Antichità classica. - I Greci conobbero la rappresentazione mimica accompagnata dalla musica. Ne è saggio felice e famoso la scena degli amori di Bacco e di Arianna, che termina il Banchetto di Senofonte. Ma soltanto in Roma e all'epoca di Augusto il genere si fissò in forme precise. L'idea del separare la parola dal gesto doveva essere ben profondamente radicata nei Romani: Plinio il giovane (Ep., IX, 34,2) domanda a un amico se gli convenga far leggere a un liberto le proprie poesie, accompagnandolo a bassa voce, con gli occhi e con le mani, murmure, oculis, manibus. E già da secoli, nella commedia e nella tragedia, un attore recitava il canticum, mentre un altro eseguiva la mimica.

Pertanto il genere già esisteva virtualmente quando comparvero Pilade di Cilicia e Batillo d'Alessandria, ma essi obbedivano a gusti profondamente nuovi: dal che il grandissimo favore che l'accolse né più l'abbandonò. Commedia, e tragedia dànno una rappresentazione più o meno realistica della vita, né essa basta più alle età sature d'intellettualismo e stanche del reale. La mimica, staccandosi dalla parola e associandosi alla musica, va proprio oltre il reale. Dice Libanio (III, p. 381 segg. Reiske) che, nel pantomimo "i canti sono fatti per la danza, non la danza per i canti, e i versi contano pochissimo".

Il pantomimo consiste di tre elementi distinti: il danzatore, il numeroso coro che canta, la svariatissima orchestra di strumenti. Pilade, interrogato da Augusto sul carattere delle sue innovazioni, rispose: "fragore di flauti e di siringhe, folla d'uomini". Ma la parte essenziale era la danza, saltatio, e così saltare era l'azione del danzatore, fabula saltica la rappresentazione pantomimica, che, con termine moderno, potremmo chiamare balletto.

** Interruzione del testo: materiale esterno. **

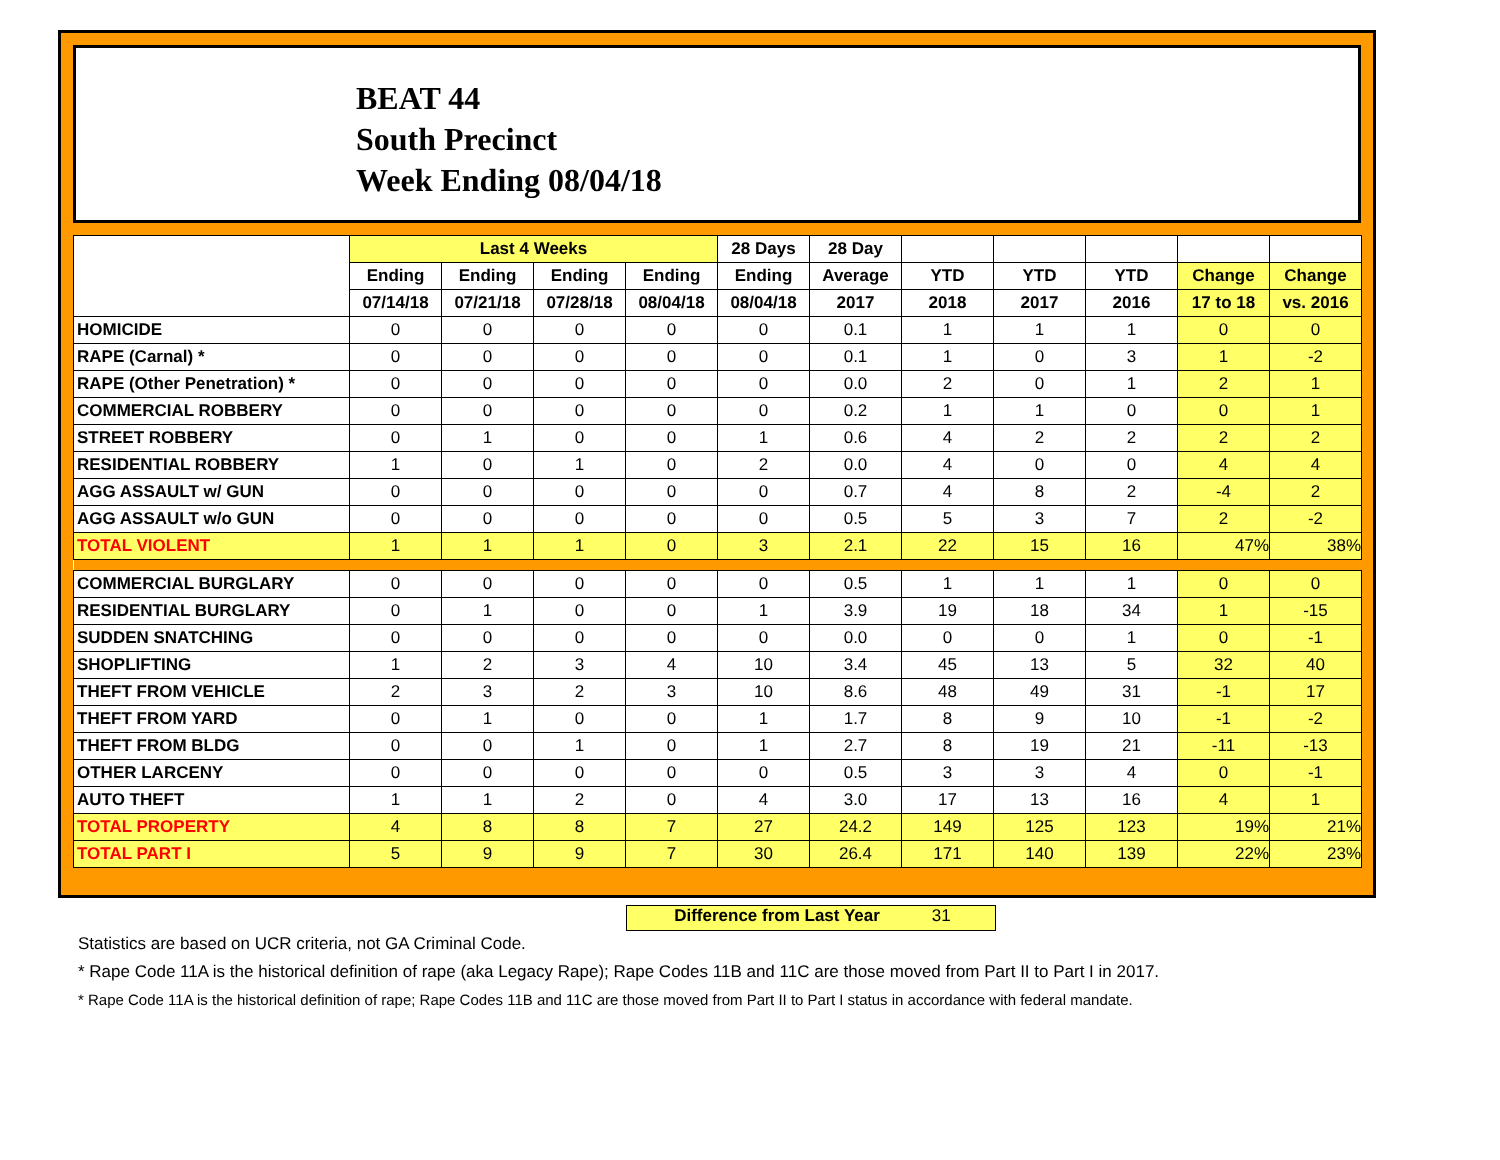BEAT 44
South Precinct
Week Ending 08/04/18
| | Last 4 Weeks | | | | 28 Days | 28 Day | | | | | |
| --- | --- | --- | --- | --- | --- | --- | --- | --- | --- | --- | --- |
| | Ending | Ending | Ending | Ending | Ending | Average | YTD | YTD | YTD | Change | Change |
| | 07/14/18 | 07/21/18 | 07/28/18 | 08/04/18 | 08/04/18 | 2017 | 2018 | 2017 | 2016 | 17 to 18 | vs. 2016 |
| HOMICIDE | 0 | 0 | 0 | 0 | 0 | 0.1 | 1 | 1 | 1 | 0 | 0 |
| RAPE (Carnal) * | 0 | 0 | 0 | 0 | 0 | 0.1 | 1 | 0 | 3 | 1 | -2 |
| RAPE (Other Penetration) * | 0 | 0 | 0 | 0 | 0 | 0.0 | 2 | 0 | 1 | 2 | 1 |
| COMMERCIAL ROBBERY | 0 | 0 | 0 | 0 | 0 | 0.2 | 1 | 1 | 0 | 0 | 1 |
| STREET ROBBERY | 0 | 1 | 0 | 0 | 1 | 0.6 | 4 | 2 | 2 | 2 | 2 |
| RESIDENTIAL ROBBERY | 1 | 0 | 1 | 0 | 2 | 0.0 | 4 | 0 | 0 | 4 | 4 |
| AGG ASSAULT w/ GUN | 0 | 0 | 0 | 0 | 0 | 0.7 | 4 | 8 | 2 | -4 | 2 |
| AGG ASSAULT w/o GUN | 0 | 0 | 0 | 0 | 0 | 0.5 | 5 | 3 | 7 | 2 | -2 |
| TOTAL VIOLENT | 1 | 1 | 1 | 0 | 3 | 2.1 | 22 | 15 | 16 | 47% | 38% |
| COMMERCIAL BURGLARY | 0 | 0 | 0 | 0 | 0 | 0.5 | 1 | 1 | 1 | 0 | 0 |
| RESIDENTIAL BURGLARY | 0 | 1 | 0 | 0 | 1 | 3.9 | 19 | 18 | 34 | 1 | -15 |
| SUDDEN SNATCHING | 0 | 0 | 0 | 0 | 0 | 0.0 | 0 | 0 | 1 | 0 | -1 |
| SHOPLIFTING | 1 | 2 | 3 | 4 | 10 | 3.4 | 45 | 13 | 5 | 32 | 40 |
| THEFT FROM VEHICLE | 2 | 3 | 2 | 3 | 10 | 8.6 | 48 | 49 | 31 | -1 | 17 |
| THEFT FROM YARD | 0 | 1 | 0 | 0 | 1 | 1.7 | 8 | 9 | 10 | -1 | -2 |
| THEFT FROM BLDG | 0 | 0 | 1 | 0 | 1 | 2.7 | 8 | 19 | 21 | -11 | -13 |
| OTHER LARCENY | 0 | 0 | 0 | 0 | 0 | 0.5 | 3 | 3 | 4 | 0 | -1 |
| AUTO THEFT | 1 | 1 | 2 | 0 | 4 | 3.0 | 17 | 13 | 16 | 4 | 1 |
| TOTAL PROPERTY | 4 | 8 | 8 | 7 | 27 | 24.2 | 149 | 125 | 123 | 19% | 21% |
| TOTAL PART I | 5 | 9 | 9 | 7 | 30 | 26.4 | 171 | 140 | 139 | 22% | 23% |
Difference from Last Year 31
Statistics are based on UCR criteria, not GA Criminal Code.
* Rape Code 11A is the historical definition of rape (aka Legacy Rape); Rape Codes 11B and 11C are those moved from Part II to Part I in 2017.
* Rape Code 11A is the historical definition of rape; Rape Codes 11B and 11C are those moved from Part II to Part I status in accordance with federal mandate.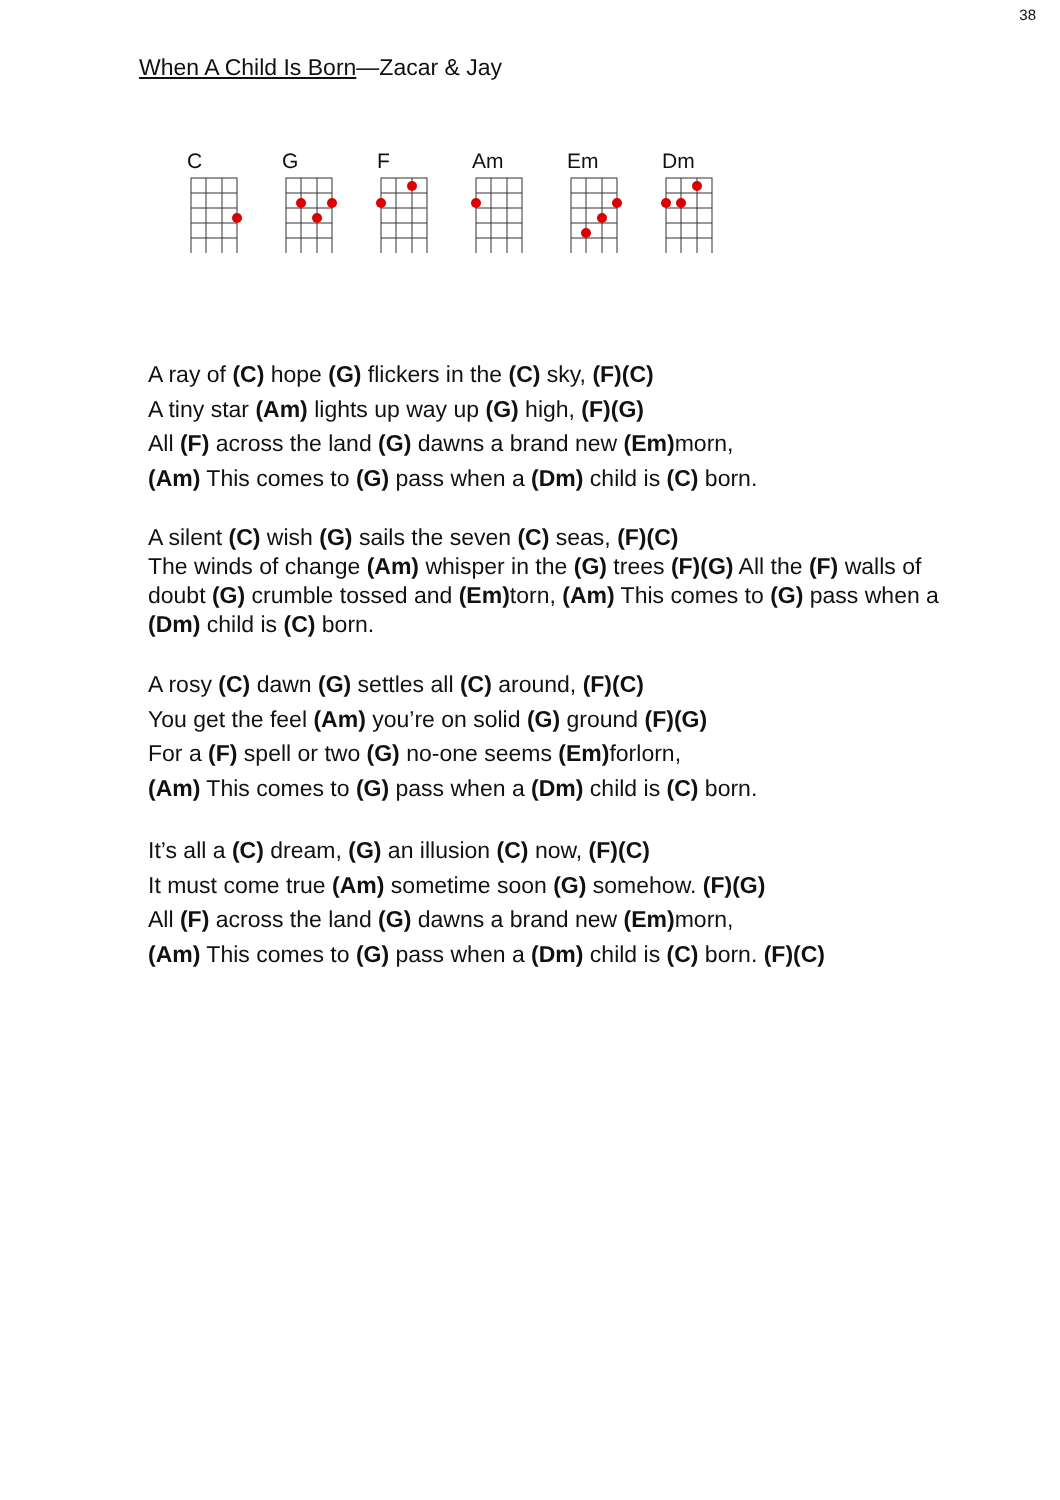38
When A Child Is Born—Zacar & Jay
C G F Am Em Dm
A ray of (C) hope (G) flickers in the (C) sky, (F)(C)
A tiny star (Am) lights up way up (G) high, (F)(G)
All (F) across the land (G) dawns a brand new (Em) morn,
(Am) This comes to (G) pass when a (Dm) child is (C) born.
A silent (C) wish (G) sails the seven (C) seas, (F)(C)
The winds of change (Am) whisper in the (G) trees (F)(G) All the (F) walls of doubt (G) crumble tossed and (Em) torn, (Am) This comes to (G) pass when a (Dm) child is (C) born.
A rosy (C) dawn (G) settles all (C) around, (F)(C)
You get the feel (Am) you’re on solid (G) ground (F)(G)
For a (F) spell or two (G) no-one seems (Em) forlorn,
(Am) This comes to (G) pass when a (Dm) child is (C) born.
It’s all a (C) dream, (G) an illusion (C) now, (F)(C)
It must come true (Am) sometime soon (G) somehow. (F)(G)
All (F) across the land (G) dawns a brand new (Em) morn,
(Am) This comes to (G) pass when a (Dm) child is (C) born. (F)(C)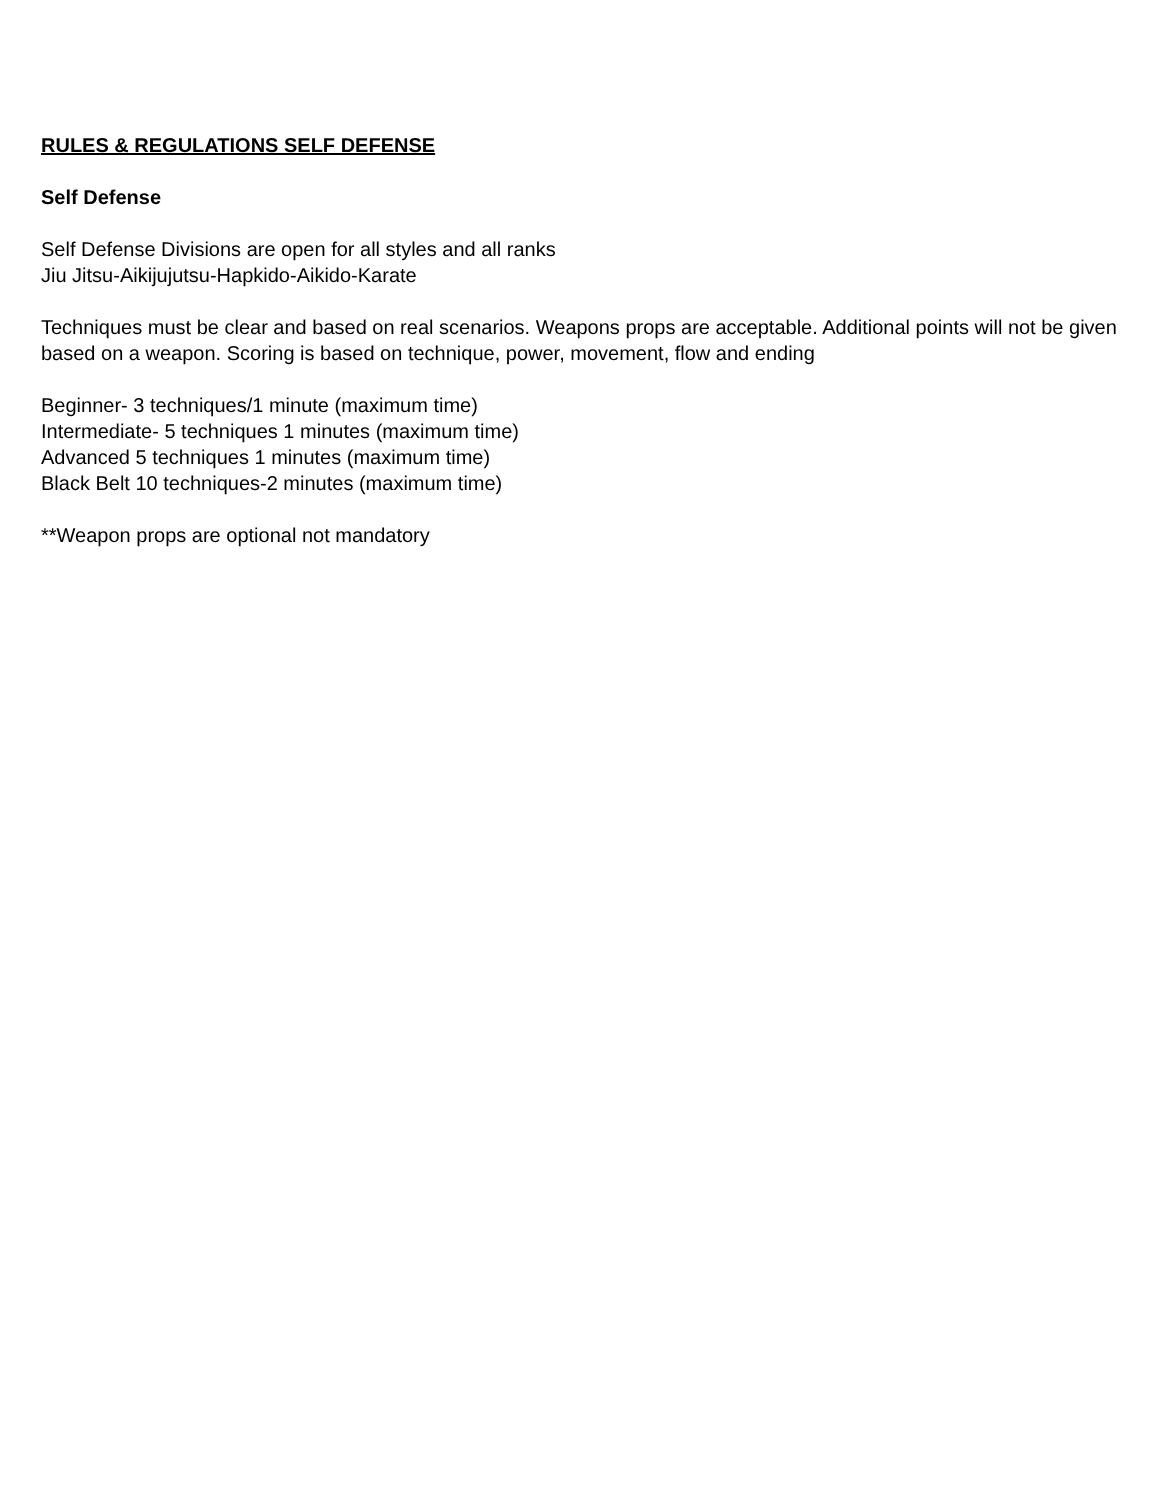RULES & REGULATIONS SELF DEFENSE
Self Defense
Self Defense Divisions are open for all styles and all ranks
Jiu Jitsu-Aikijujutsu-Hapkido-Aikido-Karate
Techniques must be clear and based on real scenarios. Weapons props are acceptable. Additional points will not be given based on a weapon. Scoring is based on technique, power, movement, flow and ending
Beginner- 3 techniques/1 minute (maximum time)
Intermediate- 5 techniques 1 minutes (maximum time)
Advanced 5 techniques 1 minutes (maximum time)
Black Belt 10 techniques-2 minutes (maximum time)
**Weapon props are optional not mandatory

Il pantomimo di Pilade fu tragico e, come dice Plutarco, "lirico veemente, vario d'espressioni" (Quaest. conviv., 711 f); quello di Batillo, comico e satirico, fu "simile alla danza comica detta cordace, volto a imitare Eco o Pan o un Satiro che danza innamorato" (ibid.). Il pantomimo tragico ebbe maggiore fortuna e vita più lunga dell'altro.

Doveva esserci una specie di libretto, scritto quasi sempre in greco, per il quale si tagliuzzavano le tragedie greche e si saccheggiavano mitologia e storia. Ce ne dà un'idea Luciano (de saltatione, 63): il pantomimo, danzando, rappresenta "il Sole che rivela a Vulcano il tradimento della moglie, Vulcano che tende un tranello e te li acchiappa tutti e due nella rete, gli dei che sopravvengono uno a uno, Venere tutta vergognosa, lo spavento e le preghiere di Marte". Tutti questi punti essenziali dell'azione sono cantati da coro (cantica), accompagnato naturalmente dalla musica.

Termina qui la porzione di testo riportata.